··· Records shown

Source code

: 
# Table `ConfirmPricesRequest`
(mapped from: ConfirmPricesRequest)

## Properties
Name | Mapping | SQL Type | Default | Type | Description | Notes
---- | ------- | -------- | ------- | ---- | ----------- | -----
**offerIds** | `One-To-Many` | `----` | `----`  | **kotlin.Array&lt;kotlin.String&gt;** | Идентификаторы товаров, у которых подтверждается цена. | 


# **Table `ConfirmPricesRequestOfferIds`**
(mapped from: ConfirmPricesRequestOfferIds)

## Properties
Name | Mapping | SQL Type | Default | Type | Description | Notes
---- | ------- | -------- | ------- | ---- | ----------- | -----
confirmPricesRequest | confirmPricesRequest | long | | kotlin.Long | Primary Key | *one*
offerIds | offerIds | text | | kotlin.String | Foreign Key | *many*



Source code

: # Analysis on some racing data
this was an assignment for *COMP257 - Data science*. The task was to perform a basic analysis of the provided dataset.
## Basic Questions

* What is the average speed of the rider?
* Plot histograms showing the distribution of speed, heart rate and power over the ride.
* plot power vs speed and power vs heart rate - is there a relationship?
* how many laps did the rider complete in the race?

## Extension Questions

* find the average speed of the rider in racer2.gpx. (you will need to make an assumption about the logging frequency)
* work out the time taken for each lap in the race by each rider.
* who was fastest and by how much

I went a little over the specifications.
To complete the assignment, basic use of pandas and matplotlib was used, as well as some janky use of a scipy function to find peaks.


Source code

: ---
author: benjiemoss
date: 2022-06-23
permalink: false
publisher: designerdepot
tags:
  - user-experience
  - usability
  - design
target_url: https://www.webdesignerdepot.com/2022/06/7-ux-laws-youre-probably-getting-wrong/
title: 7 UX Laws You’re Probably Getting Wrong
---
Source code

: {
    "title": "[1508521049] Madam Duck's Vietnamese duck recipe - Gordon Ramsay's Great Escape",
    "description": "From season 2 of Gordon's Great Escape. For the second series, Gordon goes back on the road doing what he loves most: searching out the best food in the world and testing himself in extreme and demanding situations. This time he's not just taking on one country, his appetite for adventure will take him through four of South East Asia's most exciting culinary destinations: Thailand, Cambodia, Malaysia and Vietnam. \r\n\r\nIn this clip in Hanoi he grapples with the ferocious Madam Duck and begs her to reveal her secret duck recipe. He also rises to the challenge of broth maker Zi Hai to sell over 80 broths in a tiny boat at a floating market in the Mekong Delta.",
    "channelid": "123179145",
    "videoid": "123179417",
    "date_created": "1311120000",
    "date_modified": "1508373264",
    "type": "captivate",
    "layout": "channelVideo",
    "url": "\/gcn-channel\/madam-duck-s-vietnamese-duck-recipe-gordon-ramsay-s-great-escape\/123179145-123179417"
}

······

Count the lines of the material above that contain the string "speed". Give only the number.

4